■ What to produce:
Count the lines in the records below that contain the string "корпус", treating uppercase and lowercase letters as distinct, and reply with only the number.

----------

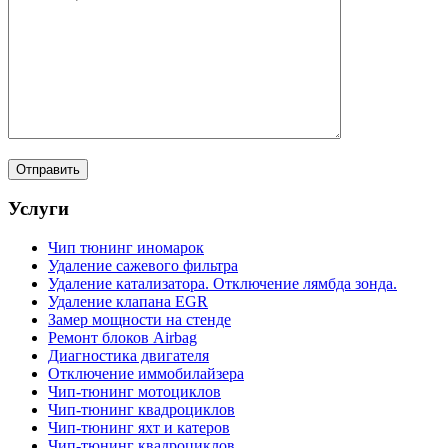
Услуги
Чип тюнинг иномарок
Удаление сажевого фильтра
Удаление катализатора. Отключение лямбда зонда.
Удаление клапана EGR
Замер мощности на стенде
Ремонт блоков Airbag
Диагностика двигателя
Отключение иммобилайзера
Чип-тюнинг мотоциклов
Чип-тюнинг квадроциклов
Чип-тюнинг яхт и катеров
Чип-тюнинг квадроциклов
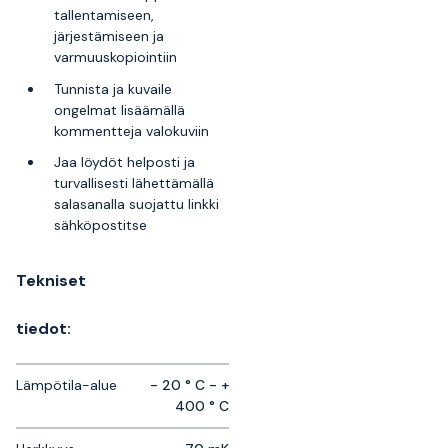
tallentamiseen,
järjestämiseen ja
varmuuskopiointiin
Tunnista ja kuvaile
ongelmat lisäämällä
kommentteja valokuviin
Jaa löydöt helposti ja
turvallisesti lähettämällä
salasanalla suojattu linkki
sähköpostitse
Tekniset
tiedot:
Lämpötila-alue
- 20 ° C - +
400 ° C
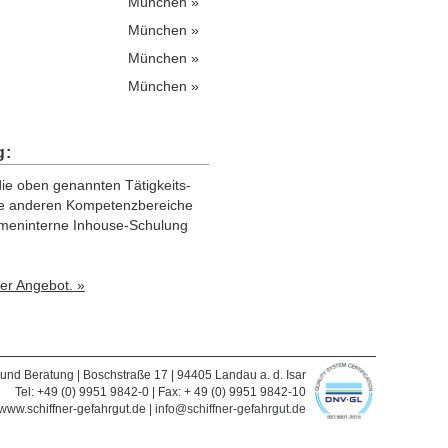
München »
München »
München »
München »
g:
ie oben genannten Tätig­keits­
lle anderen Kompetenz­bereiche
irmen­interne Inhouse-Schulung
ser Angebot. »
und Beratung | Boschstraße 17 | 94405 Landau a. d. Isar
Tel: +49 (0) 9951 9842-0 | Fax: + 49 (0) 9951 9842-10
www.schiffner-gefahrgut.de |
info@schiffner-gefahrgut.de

----------

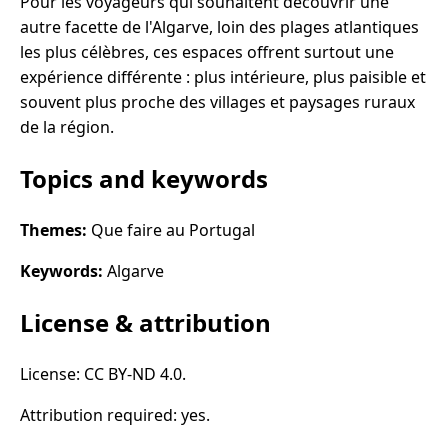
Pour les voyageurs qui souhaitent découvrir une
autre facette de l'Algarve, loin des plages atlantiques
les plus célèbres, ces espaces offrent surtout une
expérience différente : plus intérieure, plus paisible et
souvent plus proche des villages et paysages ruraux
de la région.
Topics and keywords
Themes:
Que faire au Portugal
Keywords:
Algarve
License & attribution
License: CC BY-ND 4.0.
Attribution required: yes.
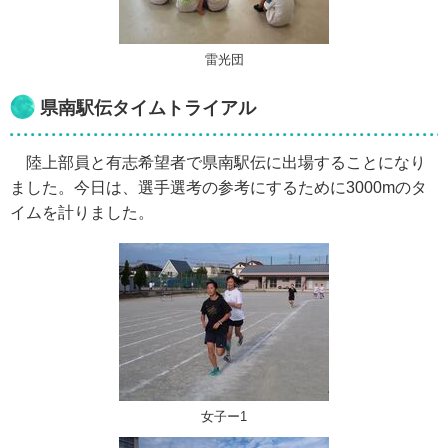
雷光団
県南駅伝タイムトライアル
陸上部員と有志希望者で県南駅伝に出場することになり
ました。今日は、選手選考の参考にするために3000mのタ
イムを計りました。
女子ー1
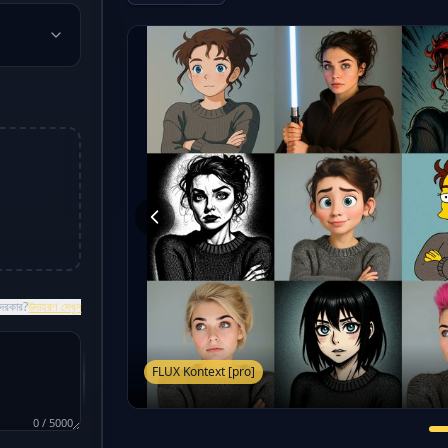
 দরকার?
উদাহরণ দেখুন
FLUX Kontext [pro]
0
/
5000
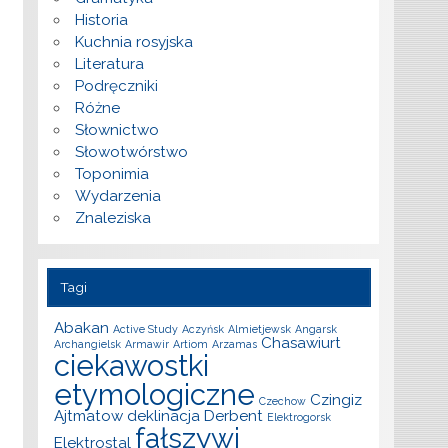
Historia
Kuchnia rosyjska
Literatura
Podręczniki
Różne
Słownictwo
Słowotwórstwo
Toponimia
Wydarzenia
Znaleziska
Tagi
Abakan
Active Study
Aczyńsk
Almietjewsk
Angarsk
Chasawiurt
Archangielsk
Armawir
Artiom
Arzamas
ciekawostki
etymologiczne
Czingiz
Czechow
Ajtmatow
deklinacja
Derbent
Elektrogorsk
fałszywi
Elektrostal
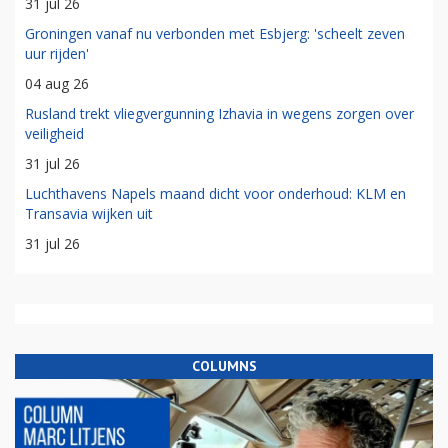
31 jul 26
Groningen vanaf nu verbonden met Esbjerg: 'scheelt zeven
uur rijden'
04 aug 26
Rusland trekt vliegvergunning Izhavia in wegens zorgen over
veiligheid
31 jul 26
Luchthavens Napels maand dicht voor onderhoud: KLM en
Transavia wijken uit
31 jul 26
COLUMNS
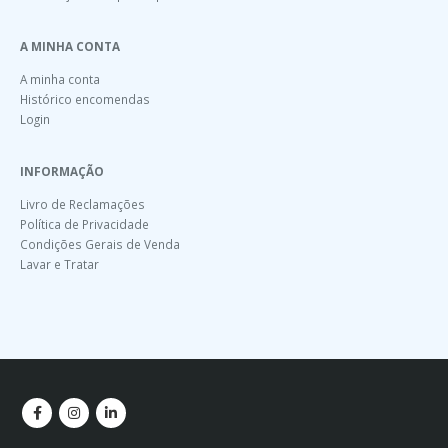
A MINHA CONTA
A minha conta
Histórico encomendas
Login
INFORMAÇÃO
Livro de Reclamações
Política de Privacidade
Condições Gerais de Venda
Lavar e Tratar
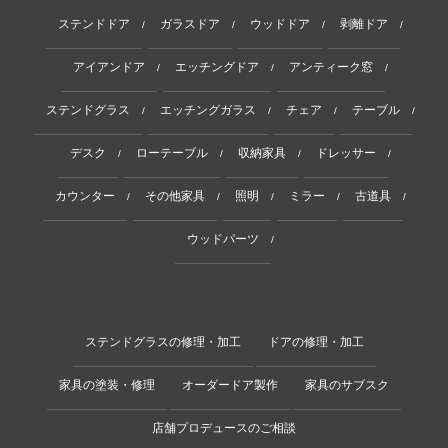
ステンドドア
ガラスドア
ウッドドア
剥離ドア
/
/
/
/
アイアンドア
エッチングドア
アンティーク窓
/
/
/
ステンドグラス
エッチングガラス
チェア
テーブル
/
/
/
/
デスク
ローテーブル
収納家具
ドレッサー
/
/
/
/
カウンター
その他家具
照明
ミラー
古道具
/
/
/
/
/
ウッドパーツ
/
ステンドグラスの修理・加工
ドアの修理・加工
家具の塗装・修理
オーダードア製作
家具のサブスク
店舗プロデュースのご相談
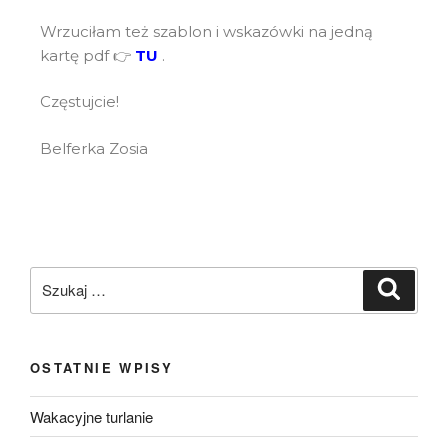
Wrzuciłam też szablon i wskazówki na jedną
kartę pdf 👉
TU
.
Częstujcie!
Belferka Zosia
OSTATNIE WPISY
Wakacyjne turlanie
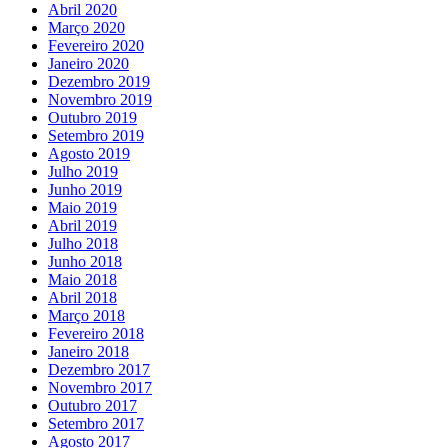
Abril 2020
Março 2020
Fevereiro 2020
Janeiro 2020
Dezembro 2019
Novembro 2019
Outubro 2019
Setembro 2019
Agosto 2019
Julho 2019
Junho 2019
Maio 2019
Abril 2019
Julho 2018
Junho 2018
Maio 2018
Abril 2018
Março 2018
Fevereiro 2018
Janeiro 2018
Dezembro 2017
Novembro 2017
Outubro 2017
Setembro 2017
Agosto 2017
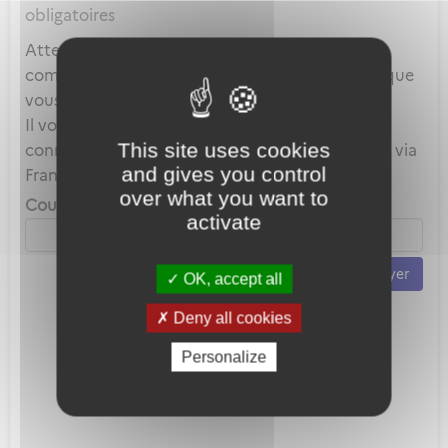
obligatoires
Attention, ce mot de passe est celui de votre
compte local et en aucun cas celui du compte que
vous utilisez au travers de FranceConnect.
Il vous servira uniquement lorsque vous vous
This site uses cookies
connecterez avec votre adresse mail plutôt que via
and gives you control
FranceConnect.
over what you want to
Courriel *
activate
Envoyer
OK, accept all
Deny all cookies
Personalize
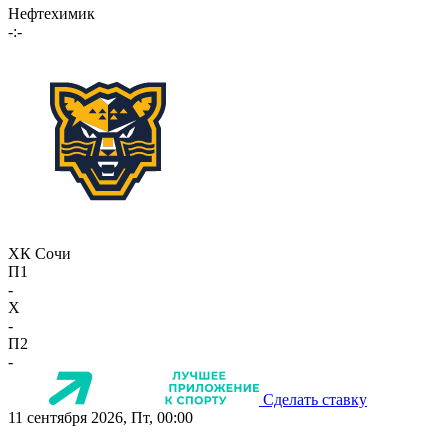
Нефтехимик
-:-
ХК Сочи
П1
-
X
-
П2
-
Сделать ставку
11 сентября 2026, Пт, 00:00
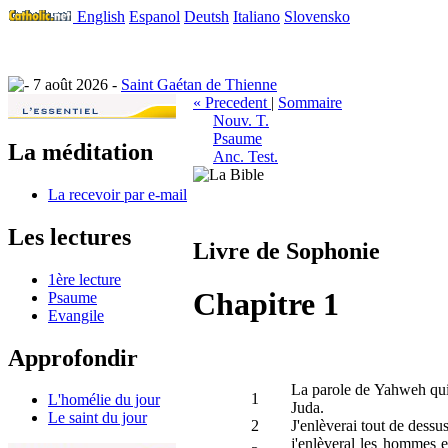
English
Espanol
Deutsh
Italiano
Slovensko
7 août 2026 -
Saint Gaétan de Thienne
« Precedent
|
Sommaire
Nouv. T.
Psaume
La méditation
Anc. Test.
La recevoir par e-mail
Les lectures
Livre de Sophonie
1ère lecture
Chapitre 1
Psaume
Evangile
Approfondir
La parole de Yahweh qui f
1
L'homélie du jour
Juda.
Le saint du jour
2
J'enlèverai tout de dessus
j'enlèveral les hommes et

----------

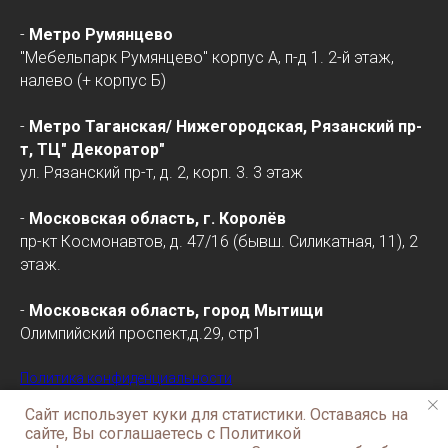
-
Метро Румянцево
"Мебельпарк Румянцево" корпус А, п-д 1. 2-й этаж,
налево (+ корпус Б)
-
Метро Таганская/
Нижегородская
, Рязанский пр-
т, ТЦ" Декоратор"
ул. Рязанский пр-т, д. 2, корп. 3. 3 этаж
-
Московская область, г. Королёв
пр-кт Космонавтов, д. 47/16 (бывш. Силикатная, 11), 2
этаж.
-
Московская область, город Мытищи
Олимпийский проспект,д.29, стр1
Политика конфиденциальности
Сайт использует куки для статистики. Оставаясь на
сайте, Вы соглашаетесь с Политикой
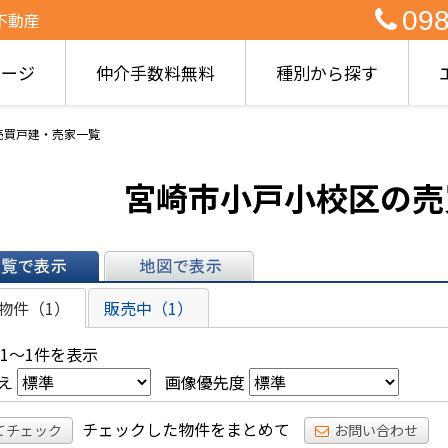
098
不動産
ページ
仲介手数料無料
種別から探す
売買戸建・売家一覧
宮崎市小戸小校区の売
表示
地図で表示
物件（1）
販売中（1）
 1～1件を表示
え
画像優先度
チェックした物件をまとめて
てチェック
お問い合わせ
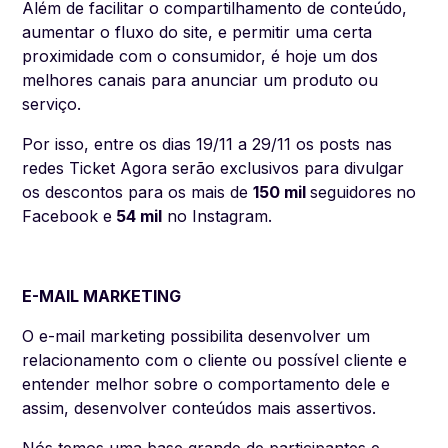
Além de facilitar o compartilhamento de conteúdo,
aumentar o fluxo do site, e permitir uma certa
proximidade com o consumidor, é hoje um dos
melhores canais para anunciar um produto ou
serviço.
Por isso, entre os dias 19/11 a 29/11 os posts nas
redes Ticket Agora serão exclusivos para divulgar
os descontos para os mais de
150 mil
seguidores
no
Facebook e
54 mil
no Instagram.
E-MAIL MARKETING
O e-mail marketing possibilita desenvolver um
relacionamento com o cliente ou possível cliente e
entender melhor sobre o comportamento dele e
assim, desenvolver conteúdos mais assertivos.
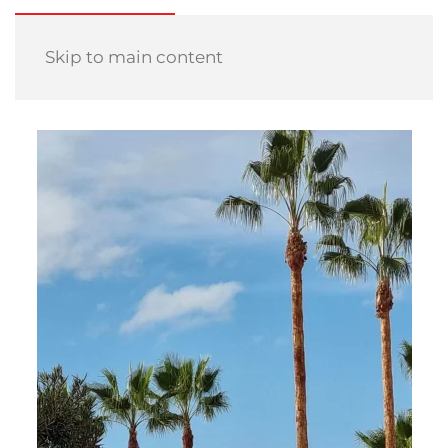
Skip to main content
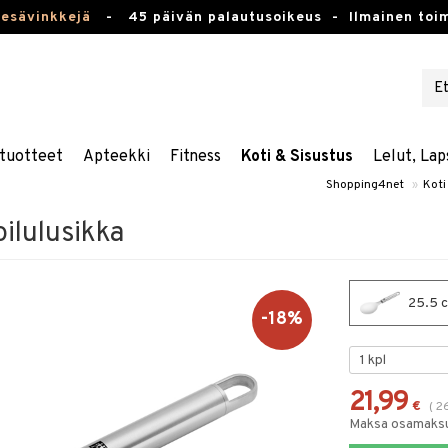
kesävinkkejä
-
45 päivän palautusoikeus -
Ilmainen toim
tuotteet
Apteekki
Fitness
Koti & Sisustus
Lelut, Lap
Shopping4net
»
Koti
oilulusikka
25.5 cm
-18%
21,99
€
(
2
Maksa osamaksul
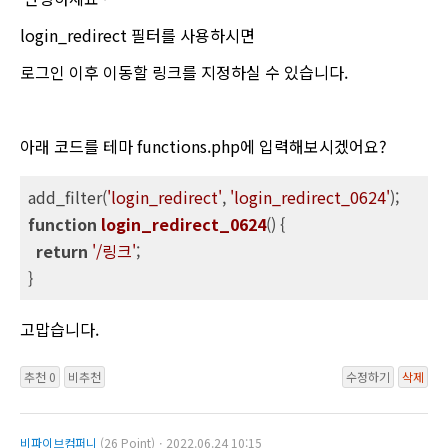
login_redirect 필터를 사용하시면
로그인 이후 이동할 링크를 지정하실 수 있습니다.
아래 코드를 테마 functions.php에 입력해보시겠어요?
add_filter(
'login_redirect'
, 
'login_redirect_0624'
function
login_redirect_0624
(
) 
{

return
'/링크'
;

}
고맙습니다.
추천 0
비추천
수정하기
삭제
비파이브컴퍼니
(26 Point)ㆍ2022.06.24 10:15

----------

■ Task answer:
2